The growing focus on renewable energy sources, which are by their nature intermittent, has created a need for electricity storage and led infrastructure funds to invest in lithium-ion batteries. It has also generated interest in compressed air energy storage (CAES), where electricity is used to squeeze air into underground caverns, which can then be released to generate power when required. Infracapital’s partnership with Corre Energy to construct such a storage facility in a salt cavern in Zuidwending in the Netherlands, is a case in point.
Hydrogen is also in vogue. However, astute investors are discerning and distinguish between “grey” hydrogen, where gas is used as the feedstock, which generates carbon, “blue”, where the carbon is captured, and “green”, where hydrogen is generated from water through electrolysis. It is also notable that investors are considering investments in gas-related assets such as LNG facilities and distribution networks more carefully, with a particular focus on stranded asset risk. Considerations around local regulatory dynamics in different countries, the potential for repurposing infrastructure to distribute hydrogen and the lack of a settled view on when peak gas will come to pass are all in play.
* Diversity – Something else has also changed in the past 18 months. On May 25 2020 a black man gasped for breath on a street corner in Minneapolis as a police officer pressed his knee on his windpipe. The three words uttered by that man, George Floyd, sent shockwaves across the world. “I can’t breathe”. It triggered arguably the most seminal moment in the fight for civil rights since Martin Luther King Jr told us that he had a dream, on the steps of the Lincoln Memorial in 1963.
Our industry is itself changing. Diversity in its broadest sense is on the agenda to ensure that the best talent is identified and nurtured, with LPs paying increasing attention to the diversity of the fund managers they put their money with. Sheffield Haworth, a talent advisory firm, found that in Q2 2021 31% of hires at VP level and above were “gender diverse”, up from 18% the year before.

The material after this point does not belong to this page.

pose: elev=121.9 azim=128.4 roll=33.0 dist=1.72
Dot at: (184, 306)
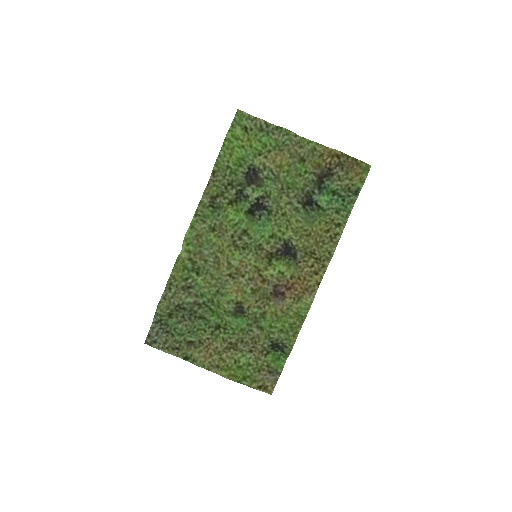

Funds such as Vauban, founded by Gwenola Chambon, are leading the way here with gender parity currently at 40%. Those fund managers are in turn focusing on diversity within the portfolio companies they invest in. In some cases, KPIs on gender diversity are being included as part of sustainability-linked loan financings where progress is tracked annually. Challenges remain, with far fewer women than men applying for roles across the industry from entry level all the way to board positions, and it will require a collective effort to achieve the shift being sought.
Conclusion
As we look towards the future, the pandemic provides an opportunity for the infrastructure industry to come together to collectively “build back better”. That will not be realised through the infrastructure assets that we construct and invest in alone but also the manner in which we do so, with particular attention on the vital areas of sustainability and diversity.